The Basel Committee - an international forum which sets standards for bank regulations in individual countries - says financial institutions should place greater emphasis on buy to let borrowers’ ability to repay mortgages.
The Swiss-based committee this week published new proposals increasing the amounts of capital which banks are advised to keep to cover potential buy to let bad debts.
The committee has changed its advice on capital to banks, based on revised definitions on different types of loans for property purchase.

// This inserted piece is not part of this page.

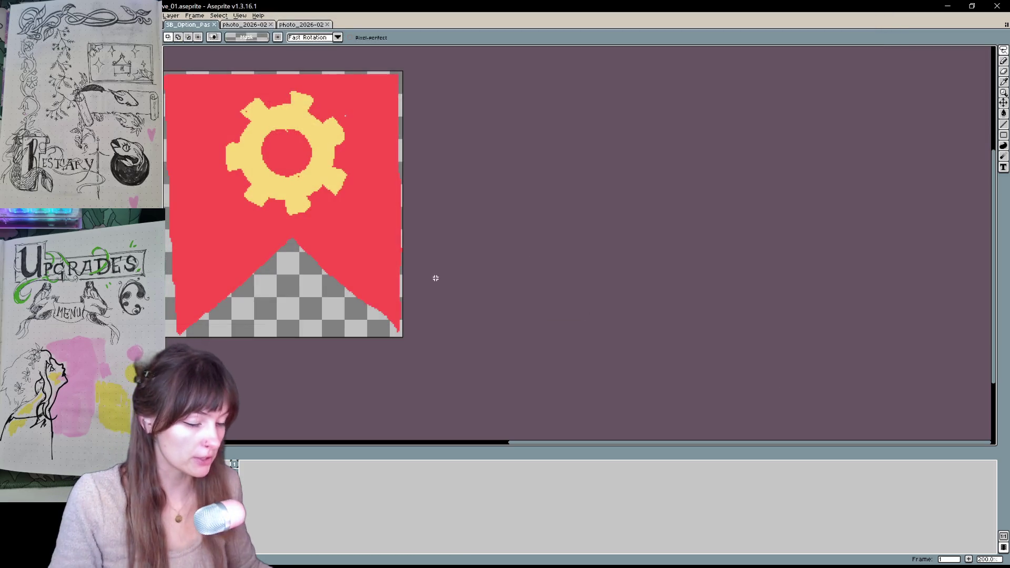
Undo the gear crop and start a new Canvas Size crop over the X banner.
{"action": "key", "text": "ctrl+z"}
{"action": "scroll", "coordinate": [342, 309], "scroll_direction": "up", "scroll_amount": 1}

Banks’ exposure to buy to let mortgages would have a higher risk weighting, meaning more capital would be needed to cover them.
This is the latest of a series of warnings given in recent days which suggest more mortgage restrictions are on the way for buy to let borrowers.
Media interviews given by a deputy governor of the Bank of England, Jon Cunliffe, included a statement to the BBC that “buy to let has grown faster than any other part of the housing market" and "when you find one sector of the property market growing fast...then I think you have to ask questions about are there risks here, and you have to monitor those risks and if necessary you have to take action to curtail those risks."
The BoE’s recent Financial Stability Report stated that the authorities would not look favourably on any relaxation of buy to let lending criteria being offered by mortgage companies, such as reducing the size of deposits or income requirements.
"The committee remains alert to the rapid growth of the UK buy to let market, and potential developments in underwriting standards as the sector could pose a risk to broader financial stability," the Bank of England said in its report.